No sé si he respondido a la pregunta.

3 Comentarios para La dispersión

  1. gemma escribió:

    Hay una pregunta que nunca te hice y esta entrada, junto con la anterior y que viene referida en esta misma, me viene al pelo para plantearla: ¿cómo narices haces limpieza y consigues quedarte con dos cuadernos, de once, si en todos ellos hay cosas importantes y/o imperdibles?

    Y por cierto, de nuevo aprovecho la coyuntura, saludos a Amelia, desde que te fuiste a BsAs no he vuelto por el Agujero y por lo que cuentas parece que ya no trabaja allí, permíteme pues que aproveche tu espacio para mandarle un beso.

    Pues lo dicho, gracias a vos y un beso Amelia

    La chefesa melancólico-internacional

  2. Roger escribió:

    Pues, no hago limpieza. Los cuadernos no son para eso. Cuando uno está lleno, sigue encima de mi escritorio durante semanas, o unos pocos meses, hasta que las notas ya no me sirven, y lo pongo en la estantería junto con los demás, los antiguos. De vez en cuando vuelvo a alguno, o como he hecho en este blog, cuelgo páginas de esos antiguos, las que se sostienen sin explicación, principalmente collages. Si una nota no entró en un proyecto, normalmente la olvido. No vuelvo a leerlos nunca, como tampoco soy de leer poemas de hace años. Ni nada más que haya escrito. Soy presa de muchas nostalgias, pero no de esa.

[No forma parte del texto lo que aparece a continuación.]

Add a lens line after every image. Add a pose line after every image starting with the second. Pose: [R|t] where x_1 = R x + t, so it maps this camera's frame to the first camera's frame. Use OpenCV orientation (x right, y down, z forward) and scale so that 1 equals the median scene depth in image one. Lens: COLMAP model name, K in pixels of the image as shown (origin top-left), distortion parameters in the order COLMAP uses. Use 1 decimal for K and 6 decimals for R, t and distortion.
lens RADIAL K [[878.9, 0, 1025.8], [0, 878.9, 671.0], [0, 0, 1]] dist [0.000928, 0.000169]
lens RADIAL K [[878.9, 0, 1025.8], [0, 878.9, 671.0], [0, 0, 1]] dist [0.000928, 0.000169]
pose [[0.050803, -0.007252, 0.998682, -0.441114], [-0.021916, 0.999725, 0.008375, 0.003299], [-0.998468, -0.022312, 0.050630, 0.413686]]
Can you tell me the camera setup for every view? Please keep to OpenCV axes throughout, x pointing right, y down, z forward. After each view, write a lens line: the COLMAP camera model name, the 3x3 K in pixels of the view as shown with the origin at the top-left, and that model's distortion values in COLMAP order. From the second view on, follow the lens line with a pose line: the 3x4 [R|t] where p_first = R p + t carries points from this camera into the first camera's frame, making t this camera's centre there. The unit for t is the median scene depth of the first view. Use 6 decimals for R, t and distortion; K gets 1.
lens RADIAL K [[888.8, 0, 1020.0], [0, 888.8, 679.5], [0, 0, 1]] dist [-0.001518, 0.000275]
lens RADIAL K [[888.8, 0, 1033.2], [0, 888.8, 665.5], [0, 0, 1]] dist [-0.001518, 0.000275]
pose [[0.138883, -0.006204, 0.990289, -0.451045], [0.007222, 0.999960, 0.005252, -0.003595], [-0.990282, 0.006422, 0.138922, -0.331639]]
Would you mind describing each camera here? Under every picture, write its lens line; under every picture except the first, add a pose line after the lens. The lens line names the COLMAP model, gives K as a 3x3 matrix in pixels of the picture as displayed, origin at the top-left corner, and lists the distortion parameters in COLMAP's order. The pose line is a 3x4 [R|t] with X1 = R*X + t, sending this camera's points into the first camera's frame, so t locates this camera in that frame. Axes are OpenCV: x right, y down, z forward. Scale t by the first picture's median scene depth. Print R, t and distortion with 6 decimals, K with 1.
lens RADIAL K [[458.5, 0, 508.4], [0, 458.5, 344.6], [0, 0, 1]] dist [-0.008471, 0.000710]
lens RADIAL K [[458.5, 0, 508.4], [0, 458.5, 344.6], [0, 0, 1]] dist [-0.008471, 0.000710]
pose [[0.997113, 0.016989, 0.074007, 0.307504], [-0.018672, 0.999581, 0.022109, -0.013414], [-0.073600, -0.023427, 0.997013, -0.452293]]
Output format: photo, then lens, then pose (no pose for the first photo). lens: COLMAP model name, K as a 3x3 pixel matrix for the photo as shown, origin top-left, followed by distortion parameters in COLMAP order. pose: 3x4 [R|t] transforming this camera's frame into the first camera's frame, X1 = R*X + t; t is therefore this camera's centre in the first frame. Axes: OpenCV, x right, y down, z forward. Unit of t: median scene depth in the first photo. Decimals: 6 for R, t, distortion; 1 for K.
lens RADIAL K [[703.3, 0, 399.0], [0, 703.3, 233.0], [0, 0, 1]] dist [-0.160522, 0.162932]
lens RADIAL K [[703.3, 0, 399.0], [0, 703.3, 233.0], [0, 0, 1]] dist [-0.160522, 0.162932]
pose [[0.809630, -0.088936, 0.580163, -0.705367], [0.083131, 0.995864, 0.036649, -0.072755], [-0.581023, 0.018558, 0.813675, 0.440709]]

    La bronca real está en cómo escoger 2 de once cualquier mañana cuando estoy por salir de casa. El más pesado no va: fácil. Lo demás depende de lo que piense hacer ese día. El viernes por ejemplo, salí con los 3 Meridiano, uno para escribir, otro es la agenda y el tercero es el de tomar notas en la calle. Los usé todos. También llevaba un moleskine que usé en una parada a tomar café para corregir un poema que tengo entre manos. Son 4 cuadernos. Luego llevaba dos libros (uno de Michel Butor y otro de Fraçois Emmanuel), el móvil, un lápiz y una pluma, y un rollo de cinta de pintor que uso para pegar cosas rápidamente para que no se me pierdan.

    Como ves, me encanta hablar de todas estas chorradas logísticas. Luego lo bueno es siempre escribir.

    Salud

  3. Amelia escribió:

    Es cierto que tu dispersión va enfocada, si puede decirse así, hacia la curiosidad. Desde hace algún tiempo estoy conociendo de cerca casos de personas que se dispersan en sus propios recuerdos y desordenan sus actos por senilidad, demencias que les hacen recordar sucesos de hace decenios y que no saben quienes son ahora. Me pregunto si la curiosidad,también movió a esas personas en un pasado, tal vez el hecho de conocer sólo les sirvió para sobrevivir. ¿Para qué queremos saber?, ¿Sabemos porque queremos?.
    En estos días de campaña electoral me dan ganas de taparme los oídos para no saber más, me duelen las orejas de oír tonterías, falacias, mentiras y sobre todo estupideces.